我们提出了一种视觉扎实的语音模型,该模型从少量单词图像示例 pairs 中获取新单词及其视觉描述。给定一组测试图像和口语查询,我们询问模型哪个图像描述了查询单词。先前的研究通过使用数字单词图像示例或使用每个类别大量示例来简化了这个问题。我们提出了一种方法,可以在自然单词图像示例中工作,但使用更少的例子,即更少的拍摄次数。我们的方法涉及使用给定的单词图像示例 pairs 从大型未标记语音和图像集合中挖掘新的无监督单词图像训练对。此外,我们使用单词到图像注意力机制来确定单词图像相似性。通过使用这个新模型,我们比任何现有方法更少的拍摄次数实现了更好的性能。
https://arxiv.org/abs/2305.15937
Unsupervised commonsense reasoning (UCR) is becoming increasingly popular as the construction of commonsense reasoning datasets is expensive, and they are inevitably limited in their scope. A popular approach to UCR is to fine-tune language models with external knowledge (e.g., knowledge graphs), but this usually requires a large number of training examples. In this paper, we propose to transform the downstream multiple choice question answering task into a simpler binary classification task by ranking all candidate answers according to their reasonableness. To this end, for training the model, we convert the knowledge graph triples into reasonable and unreasonable texts. Extensive experimental results show the effectiveness of our approach on various multiple choice question answering benchmarks. Furthermore, compared with existing UCR approaches using KGs, ours is less data hungry. Our code is available at this https URL.

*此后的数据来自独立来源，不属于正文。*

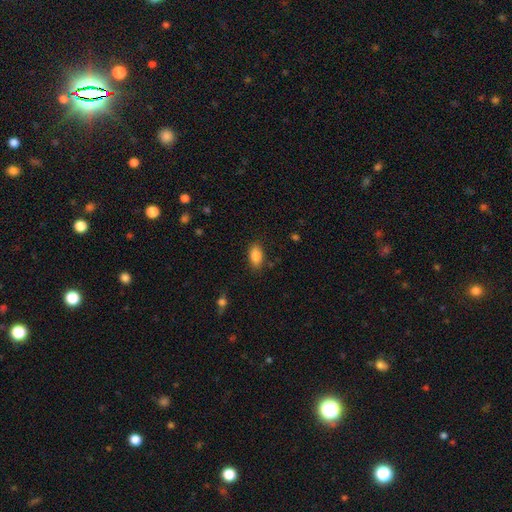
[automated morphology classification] smooth 87%, star or artifact 8%, featured or disk 5%. Down the decision tree: how rounded — in between (91%); merging — none (84%).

无监督常识推理(UCR)正在变得越来越流行,因为构建常识推理数据集的成本很高,不可避免地会受到限制。UCR的一个流行的方法是通过外部知识(例如知识图谱)优化语言模型,但这通常需要大量训练示例。在本文中,我们提议将后续多项选择回答任务转换为更简单的二进制分类任务,通过按合理性排序所有备选答案来这样做。为了训练模型,我们将知识图谱三元组转换为合理和不合理的文本。广泛的实验结果表明,我们的方法在各种多项选择回答基准测试中的有效性。此外,与使用KGs的现有UCR方法相比,我们的方法的数据需求较少。我们的代码可用在此处https://github.com/lihaoyi21/UCR代码库中。
https://arxiv.org/abs/2305.15932
Low-dose computed tomography (CT) image denoising is crucial in medical image computing. Recent years have been remarkable improvement in deep learning-based methods for this task. However, training deep denoising neural networks requires low-dose and normal-dose CT image pairs, which are difficult to obtain in the clinic settings. To address this challenge, we propose a novel fully unsupervised method for low-dose CT image denoising, which is based on denoising diffusion probabilistic model -- a powerful generative model. First, we train an unconditional denoising diffusion probabilistic model capable of generating high-quality normal-dose CT images from random noise. Subsequently, the probabilistic priors of the pre-trained diffusion model are incorporated into a Maximum A Posteriori (MAP) estimation framework for iteratively solving the image denoising problem. Our method ensures the diffusion model produces high-quality normal-dose CT images while keeping the image content consistent with the input low-dose CT images. We evaluate our method on a widely used low-dose CT image denoising benchmark, and it outperforms several supervised low-dose CT image denoising methods in terms of both quantitative and visual performance.
低剂量核磁共振(CT)图像去噪在医学图像计算中至关重要。近年来,基于深度学习的方法在该领域取得了显著的进展。然而,训练深度去噪神经网络需要低剂量和正常剂量的CT图像对,这在临床 settings 中很难获取。为了解决这一挑战,我们提出了一种全新的完全 unsupervised 的方法,用于低剂量CT图像去噪,其基于去噪扩散概率模型,这是一种强大的生成模型。我们首先训练一个无条件去噪扩散概率模型,可以从随机噪声中生成高质量的正常剂量CT图像。随后,我们训练了预先训练的扩散模型的概率前向量,并将其融入最大后效估计框架中,以迭代地解决图像去噪问题。我们的方法和输入的低剂量CT图像的图像内容保持一致,确保了扩散模型生成高质量的正常剂量CT图像,同时保持图像质量与输入的低剂量CT图像相似。我们使用了一个广泛应用的低剂量CT图像去噪基准进行评估,该方法在 quantitative 和 visual 性能上均优于 several supervised low-剂量CT图像去噪方法。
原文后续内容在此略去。